Table 3 Swab-RUT to UBT with sodium bicarbonate

Logistic regression analysis showed that the cotton size used for Swab-RUT did not affect the accuracy of UBT (OR:6.270 [0.279–141], p = 0.248).

Next, we compared the accordance of Swab-RUT with that of Forceps-RUT (Table 4). The sensitivity and specificity of Swab-RUT for Forceps-RUT were 0.967 (0.828–1.000) and 1.000 (0.615–1.000), respectively. The accuracy of Swab-RUT was 0.976 (0.871–0.999). The kappa coefficient of Swab-RUT to Forceps-RUT was 0.936 (0.823–1.057). The McNemar’s test showed no difference between Swab-RUT and Forceps-RUT groups (p = 1.000).

Table 4 Swab-RUT to forceps-RUT

These findings showed that Swab-RUT has a good accordance with Forceps-RUT and UBT.

Discussion

In this study, we confirmed that Swab-RUT harbored good agreement with UBT at the multicenter level. Swab-RUT was compatible with Forceps-RUT. The accuracy of Swab-RUT maintained by the use of sodium bicarbonate, which are commonly used during EGD. Swab-RUT was proved to be safe, and small cotton pieces were sufficient to obtain accurate results.

RUT has been conventionally assessed using forceps specimen. Forceps damage the gastric mucosa and bear the risk of post-forceps bleeding. In contrast, Swab-RUT do not damage the mucosa and cause post-examination bleeding because Swab-RUT only rubs the mucosa. Although this study excluded examinees with antithrombotic drugs or poor PS, Swab-RUT may be performed safely for such examinees. Moreover, the conventional forceps method can only reflect H. pylori status within the forceps cup. However, Swab-RUT can integrate H. pylori status from a broader area of the gastric mucosa.

*Supplied information*:
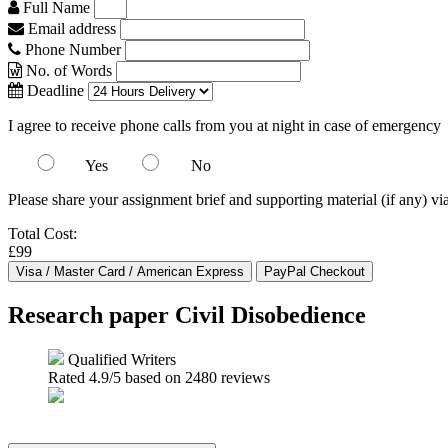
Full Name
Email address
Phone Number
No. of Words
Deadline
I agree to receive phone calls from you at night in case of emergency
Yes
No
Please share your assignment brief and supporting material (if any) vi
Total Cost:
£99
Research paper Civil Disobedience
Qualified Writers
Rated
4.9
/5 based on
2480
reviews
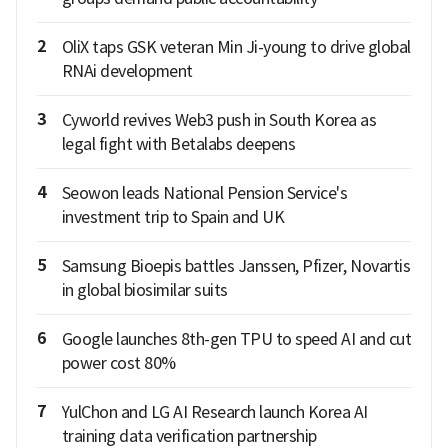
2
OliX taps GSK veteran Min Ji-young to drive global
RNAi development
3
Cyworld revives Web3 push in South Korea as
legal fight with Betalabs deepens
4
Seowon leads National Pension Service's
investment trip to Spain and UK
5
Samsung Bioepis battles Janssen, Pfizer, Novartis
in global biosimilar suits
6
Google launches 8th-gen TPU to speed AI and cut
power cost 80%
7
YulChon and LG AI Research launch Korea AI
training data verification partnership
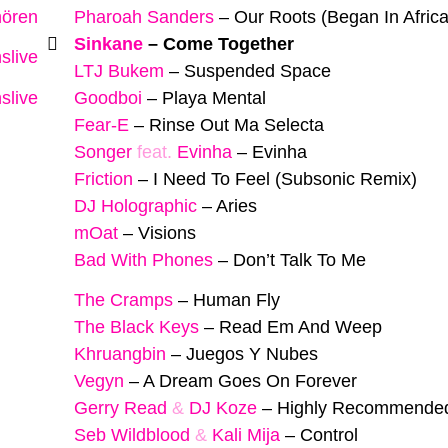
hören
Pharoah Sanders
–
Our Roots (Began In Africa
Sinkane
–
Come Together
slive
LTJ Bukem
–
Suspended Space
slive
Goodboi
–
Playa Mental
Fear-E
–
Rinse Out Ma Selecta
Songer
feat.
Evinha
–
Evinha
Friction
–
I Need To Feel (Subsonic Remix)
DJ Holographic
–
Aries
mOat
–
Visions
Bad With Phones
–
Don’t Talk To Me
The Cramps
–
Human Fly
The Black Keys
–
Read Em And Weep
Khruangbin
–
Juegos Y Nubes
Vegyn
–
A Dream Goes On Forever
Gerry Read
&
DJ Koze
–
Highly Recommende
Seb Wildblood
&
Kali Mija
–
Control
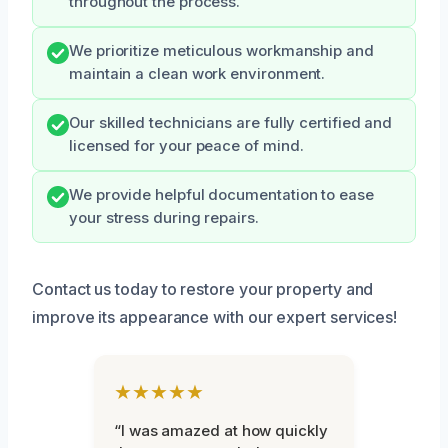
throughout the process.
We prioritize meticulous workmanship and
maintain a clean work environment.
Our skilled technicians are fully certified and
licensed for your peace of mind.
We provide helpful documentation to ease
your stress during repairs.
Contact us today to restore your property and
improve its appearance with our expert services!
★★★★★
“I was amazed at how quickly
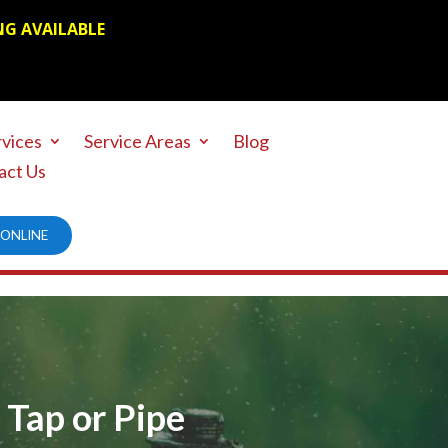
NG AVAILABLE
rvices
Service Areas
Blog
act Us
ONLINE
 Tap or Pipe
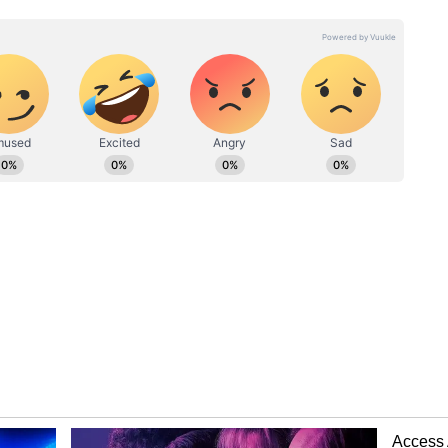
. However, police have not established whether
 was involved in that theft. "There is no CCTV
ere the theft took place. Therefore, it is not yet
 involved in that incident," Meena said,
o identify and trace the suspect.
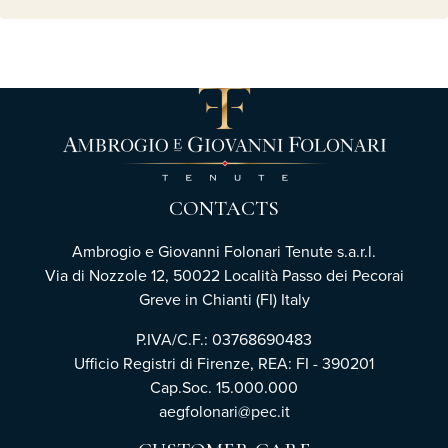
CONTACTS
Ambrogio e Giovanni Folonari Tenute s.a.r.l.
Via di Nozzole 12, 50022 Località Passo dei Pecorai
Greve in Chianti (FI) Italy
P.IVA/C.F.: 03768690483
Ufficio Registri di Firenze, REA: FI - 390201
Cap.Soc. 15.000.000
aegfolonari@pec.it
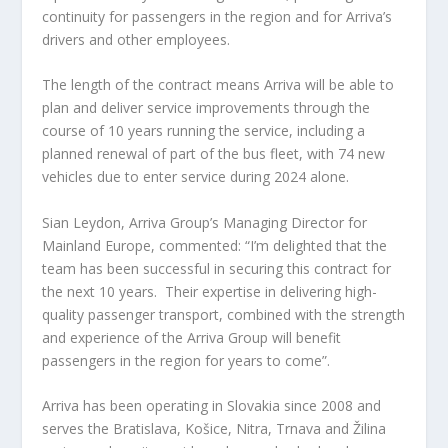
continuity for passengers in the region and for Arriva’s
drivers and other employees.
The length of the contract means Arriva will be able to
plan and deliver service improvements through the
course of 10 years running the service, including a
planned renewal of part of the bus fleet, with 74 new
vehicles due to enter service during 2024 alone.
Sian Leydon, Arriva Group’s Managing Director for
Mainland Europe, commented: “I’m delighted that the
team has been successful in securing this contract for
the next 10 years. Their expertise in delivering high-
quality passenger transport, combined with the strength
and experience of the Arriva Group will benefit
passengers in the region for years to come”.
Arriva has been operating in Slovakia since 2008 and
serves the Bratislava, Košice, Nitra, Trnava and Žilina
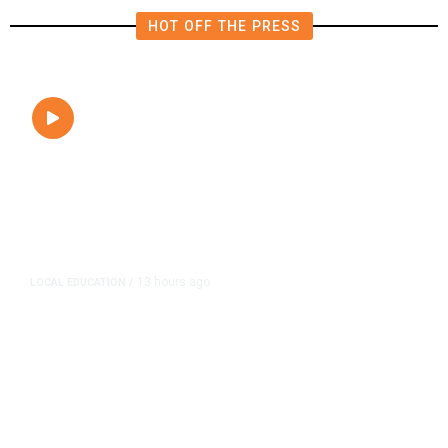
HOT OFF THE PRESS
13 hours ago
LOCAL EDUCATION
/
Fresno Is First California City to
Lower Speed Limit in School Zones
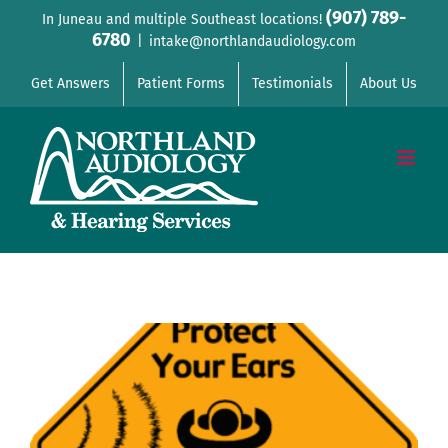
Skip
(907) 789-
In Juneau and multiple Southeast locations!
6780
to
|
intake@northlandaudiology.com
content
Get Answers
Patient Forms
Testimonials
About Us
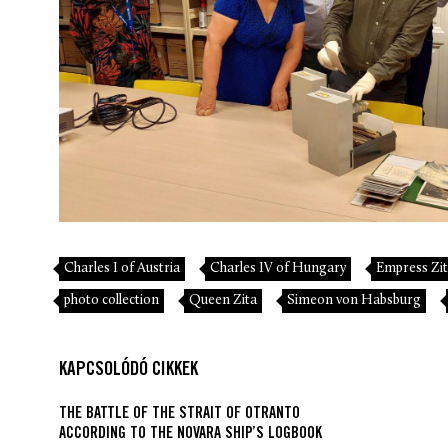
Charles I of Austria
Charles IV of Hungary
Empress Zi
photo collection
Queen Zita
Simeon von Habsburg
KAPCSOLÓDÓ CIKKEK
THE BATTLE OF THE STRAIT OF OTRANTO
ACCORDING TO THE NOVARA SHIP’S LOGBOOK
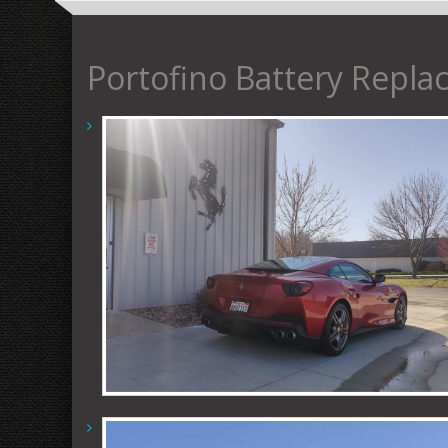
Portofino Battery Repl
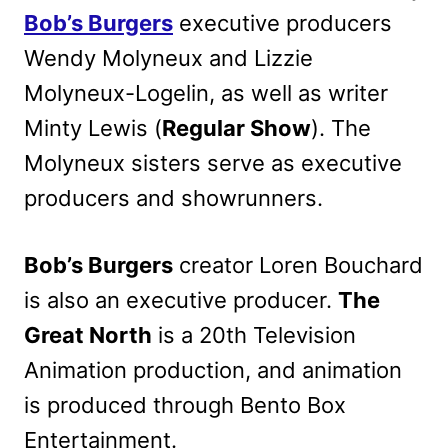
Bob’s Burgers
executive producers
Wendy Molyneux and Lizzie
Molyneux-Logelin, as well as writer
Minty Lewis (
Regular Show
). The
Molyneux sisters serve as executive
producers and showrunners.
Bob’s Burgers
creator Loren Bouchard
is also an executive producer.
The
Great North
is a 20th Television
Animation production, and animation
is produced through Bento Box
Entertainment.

*Activities*:
1 – In the Swab-RUT study excerpt, what was the kappa coefficient of Swab-RUT to Forceps-RUT?
2 – Summarize the Swab-RUT study excerpt in two sentences.

*Answer list*:
1 – 0.936 (0.823–1.057)

2 – Swab-RUT showed good agreement with both UBT and Forceps-RUT, with an accuracy of 0.976 against Forceps-RUT and no difference between the two on McNemar's test. Unlike forceps sampling, which damages the gastric mucosa and risks bleeding, Swab-RUT only rubs the mucosa and can reflect H. pylori status from a broader area.